Saving Saigon in Tet’s Storm
I was a bit disappointed after reading “The Center of the Storm” (February) by Rod Paschall, as there was no mention of Air Force Security Police units defending various USAF airbases, with some loss of life and several members who were highly decorated for their actions. One of the photos in the article (pg. 28) shows the famous “Bunker Hill Ten” at Bien Hoa, where Senior Master Sgt. Pete Piazza, USAF, earned the Silver Star and where Captain Reginald V. Maisey, USAF, was killed. At Tan Son Nhut, Major Carl Bender and Captain Carl DeNisio earned Silver Stars for leading the defense of the air base. Paschall’s article made no mention of them or USAF Security Police units including the 3rd SPS at Bien Hoa and 377th SPS at Tan Son Nhut. A photo on pg. 29 shows the 377th SPS at Tan Son Nhut taking up positions on the base perimeter to push back the Viet Cong attackers. There was no mention that these were, in fact, USAF Security Policemen. In Battle for Saigon, author Keith William Nolan sets the record straight on the role of USAF Security Police in air base defense during the 1968 Tet Offensive. More information is available from the Vietnam Security Police Association at www.vspa.com and the Air Force Security Forces Association at www.afsfa-online.com.
Anaheim Hills, Calif.
I greatly enjoyed Rod Paschall’s article on General Fred C. Weyand, known to us in the 25th Infantry Division as “The Old Man.” Your readers may also enjoy a YouTube video from Christmas 1966 that shows a side of him which partly explains why he was such an effective and beloved leader.
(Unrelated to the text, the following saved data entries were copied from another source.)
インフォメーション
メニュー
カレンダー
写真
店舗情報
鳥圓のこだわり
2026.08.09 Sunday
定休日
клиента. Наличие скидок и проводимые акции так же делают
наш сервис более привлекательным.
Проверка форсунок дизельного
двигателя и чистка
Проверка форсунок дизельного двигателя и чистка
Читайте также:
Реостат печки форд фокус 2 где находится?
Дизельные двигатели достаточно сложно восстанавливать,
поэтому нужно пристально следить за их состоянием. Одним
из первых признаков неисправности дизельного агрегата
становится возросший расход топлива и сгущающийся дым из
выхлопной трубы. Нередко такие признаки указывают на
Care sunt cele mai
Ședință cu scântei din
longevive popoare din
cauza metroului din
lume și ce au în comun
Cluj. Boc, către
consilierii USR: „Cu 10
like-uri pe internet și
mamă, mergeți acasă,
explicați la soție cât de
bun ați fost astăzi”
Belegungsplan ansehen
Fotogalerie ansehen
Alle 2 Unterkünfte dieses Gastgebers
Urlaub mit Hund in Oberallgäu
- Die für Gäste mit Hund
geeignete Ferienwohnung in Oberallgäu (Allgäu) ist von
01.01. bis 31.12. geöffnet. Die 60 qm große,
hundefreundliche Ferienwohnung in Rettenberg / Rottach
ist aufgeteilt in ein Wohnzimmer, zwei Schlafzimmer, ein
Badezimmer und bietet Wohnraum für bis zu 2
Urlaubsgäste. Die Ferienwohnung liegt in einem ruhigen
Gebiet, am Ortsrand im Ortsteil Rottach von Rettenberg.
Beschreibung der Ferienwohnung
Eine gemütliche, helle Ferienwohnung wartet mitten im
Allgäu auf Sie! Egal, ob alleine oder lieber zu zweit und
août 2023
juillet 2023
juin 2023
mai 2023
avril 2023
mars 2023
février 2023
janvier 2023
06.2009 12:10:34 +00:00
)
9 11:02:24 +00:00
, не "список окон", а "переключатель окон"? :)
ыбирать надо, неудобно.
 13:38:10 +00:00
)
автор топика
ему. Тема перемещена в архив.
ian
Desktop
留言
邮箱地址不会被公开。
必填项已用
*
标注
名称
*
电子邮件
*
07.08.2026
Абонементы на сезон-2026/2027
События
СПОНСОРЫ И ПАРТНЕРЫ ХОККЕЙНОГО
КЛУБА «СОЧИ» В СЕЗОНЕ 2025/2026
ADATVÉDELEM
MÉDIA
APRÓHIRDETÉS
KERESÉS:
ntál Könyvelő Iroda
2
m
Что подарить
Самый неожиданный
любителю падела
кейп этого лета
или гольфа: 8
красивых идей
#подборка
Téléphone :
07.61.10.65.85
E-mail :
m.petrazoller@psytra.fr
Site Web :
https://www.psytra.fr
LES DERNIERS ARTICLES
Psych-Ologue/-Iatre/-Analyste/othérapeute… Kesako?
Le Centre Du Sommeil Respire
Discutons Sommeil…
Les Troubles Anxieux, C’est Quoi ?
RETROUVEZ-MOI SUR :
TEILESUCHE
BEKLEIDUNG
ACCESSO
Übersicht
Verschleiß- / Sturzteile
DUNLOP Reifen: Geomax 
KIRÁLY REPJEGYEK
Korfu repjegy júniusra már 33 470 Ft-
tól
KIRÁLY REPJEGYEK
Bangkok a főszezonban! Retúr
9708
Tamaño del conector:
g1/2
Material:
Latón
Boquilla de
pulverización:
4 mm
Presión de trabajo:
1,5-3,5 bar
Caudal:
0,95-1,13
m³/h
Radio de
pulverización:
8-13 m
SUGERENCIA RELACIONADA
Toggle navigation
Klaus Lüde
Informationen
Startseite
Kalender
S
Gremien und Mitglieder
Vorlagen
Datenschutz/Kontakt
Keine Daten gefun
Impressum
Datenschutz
At YouTube, search on “USO Christmas Show, Cu Chi, Vietnam, 1966.”
Tom Jones, President
25th Infantry Division Association
I served as an administrative assistant for General Weyand from 1970 to 1973, when we left Saigon, and continued to provide administrative support until his retirement from active duty in September 1976. Then, in Army retired status, I continued to provide support to Weyand until he passed away in Honolulu in 2010. I believe that if General Weyand were still living, he would strongly agree with every word written by a great soldier, Rod Paschall, which appeared in the February story “The Center of the Storm.” Some media sources maintained that Tet 1968 in Vietnam, particularly in and around Saigon, was not an overwhelming victory for the U.S. forces. Those soldiers who fought it, however, know better. Although credited as the “Savior of Saigon” during Tet, General Weyand always maintained that “it was done by the men who laid their lives on the line and fought the battles.”
Howard S. Okada
Jarring Tough Memories
Reading Don Hirst’s “Capturing the Embassy Sapper” (February) brought back my own memory of the day Hirst’s friend Spc. 4 Mark Lafaro was killed. I was new in-country, assigned to the 54th Signal Battalion. That morning, Mark and I and a few others were at breakfast and Mark asked to borrow my lighter. I can still see Spc. 5 Rock, who had gone out with Mark that day, running into the barracks yelling that Mark had been shot in the head. We held a memorial service at the chapel between the PX and the camp. Everyone wrote a note of sympathy for Mark’s family. Needless to say, more than 40 years later I was surprised to see him mentioned in Vietnam.
Park Hills, Mo.
Still Loving Chris Down Under
I have just read the story on Chris Noel in your February edition, “A Date With Chris.” In addition to the 500,000 U.S. armed forces fans, 8,000 Aussies and Kiwis were in love with her, too. God bless you, Chris.